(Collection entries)
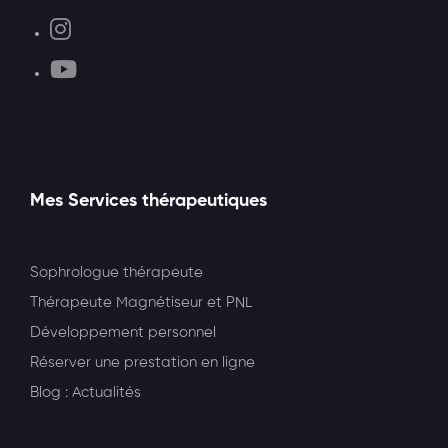
Mes Services thérapeutiques
Sophrologue thérapeute
Thérapeute Magnétiseur et PNL
Développement personnel
Réserver une prestation en ligne
Blog : Actualités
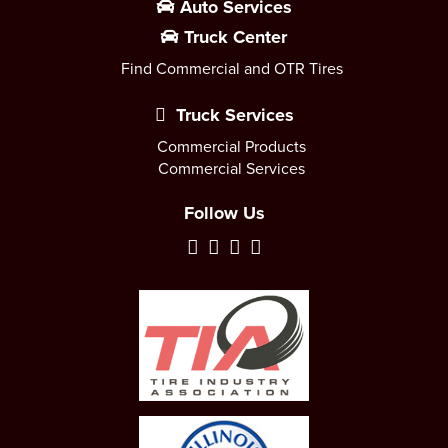
Auto Services
Truck Center
Find Commercial and OTR Tires
Truck Services
Commercial Products
Commercial Services
Follow Us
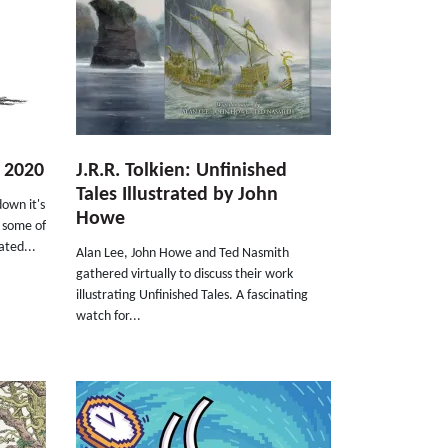
r 2020
J.R.R. Tolkien: Unfinished
Tales Illustrated by John
down it's
Howe
t some of
ated...
Alan Lee, John Howe and Ted Nasmith
gathered virtually to discuss their work
illustrating Unfinished Tales. A fascinating
watch for...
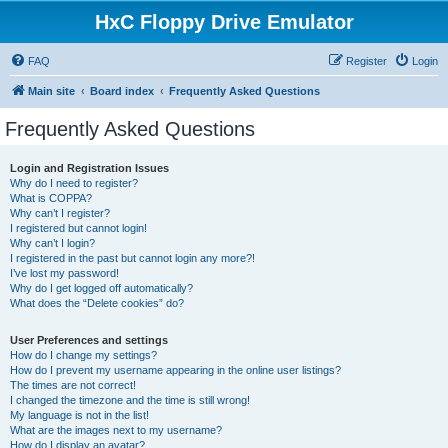
HxC Floppy Drive Emulator
FAQ
Register
Login
Main site
Board index
Frequently Asked Questions
Frequently Asked Questions
Login and Registration Issues
Why do I need to register?
What is COPPA?
Why can’t I register?
I registered but cannot login!
Why can’t I login?
I registered in the past but cannot login any more?!
I’ve lost my password!
Why do I get logged off automatically?
What does the “Delete cookies” do?
User Preferences and settings
How do I change my settings?
How do I prevent my username appearing in the online user listings?
The times are not correct!
I changed the timezone and the time is still wrong!
My language is not in the list!
What are the images next to my username?
How do I display an avatar?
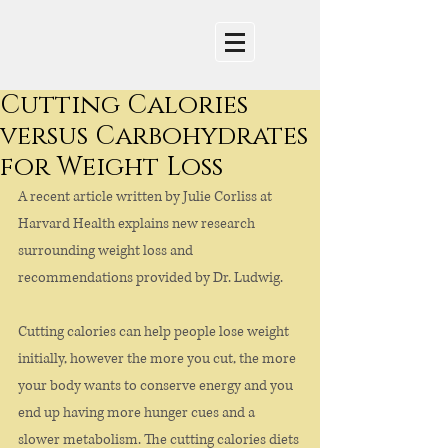
Cutting Calories
versus Carbohydrates
for Weight Loss
A recent article written by Julie Corliss at 
Harvard Health explains new research 
surrounding weight loss and 
recommendations provided by Dr. Ludwig.
Cutting calories can help people lose weight 
initially, however the more you cut, the more 
your body wants to conserve energy and you 
end up having more hunger cues and a 
slower metabolism. The cutting calories diets 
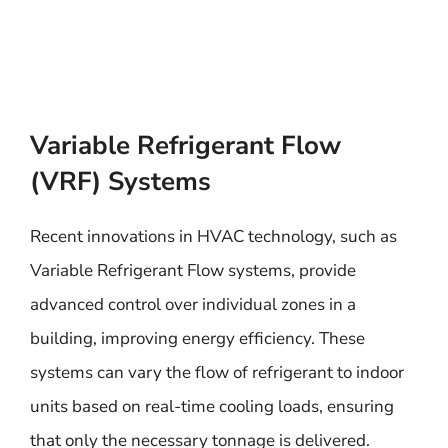
Variable Refrigerant Flow
(VRF) Systems
Recent innovations in HVAC technology, such as
Variable Refrigerant Flow systems, provide
advanced control over individual zones in a
building, improving energy efficiency. These
systems can vary the flow of refrigerant to indoor
units based on real-time cooling loads, ensuring
that only the necessary tonnage is delivered.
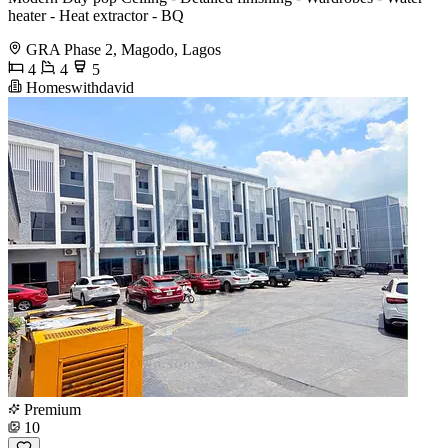
heater - Heat extractor - BQ
GRA Phase 2, Magodo, Lagos
4
4
5
Homeswithdavid
Premium
10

§ PROBLEM DETAILS:
Start at the top of the entries and repeat each line exactly, ending at the line that contains "The times are not correct!". Pictures are not part of the copy.

§ WRITTEN ANSWER:
Mes Services thérapeutiques
Sophrologue thérapeute
Thérapeute Magnétiseur et PNL
Développement personnel
Réserver une prestation en ligne
Blog : Actualités
Auto Services
Truck Center
Find Commercial and OTR Tires
Truck Services
Commercial Products
Commercial Services
Follow Us
r 2020
J.R.R. Tolkien: Unfinished
Tales Illustrated by John
down it's
Howe
t some of
ated...
Alan Lee, John Howe and Ted Nasmith
gathered virtually to discuss their work
illustrating Unfinished Tales. A fascinating
watch for...
HxC Floppy Drive Emulator
FAQ
Register
Login
Main site
Board index
Frequently Asked Questions
Frequently Asked Questions
Login and Registration Issues
Why do I need to register?
What is COPPA?
Why can’t I register?
I registered but cannot login!
Why can’t I login?
I registered in the past but cannot login any more?!
I’ve lost my password!
Why do I get logged off automatically?
What does the “Delete cookies” do?
User Preferences and settings
How do I change my settings?
How do I prevent my username appearing in the online user listings?
The times are not correct!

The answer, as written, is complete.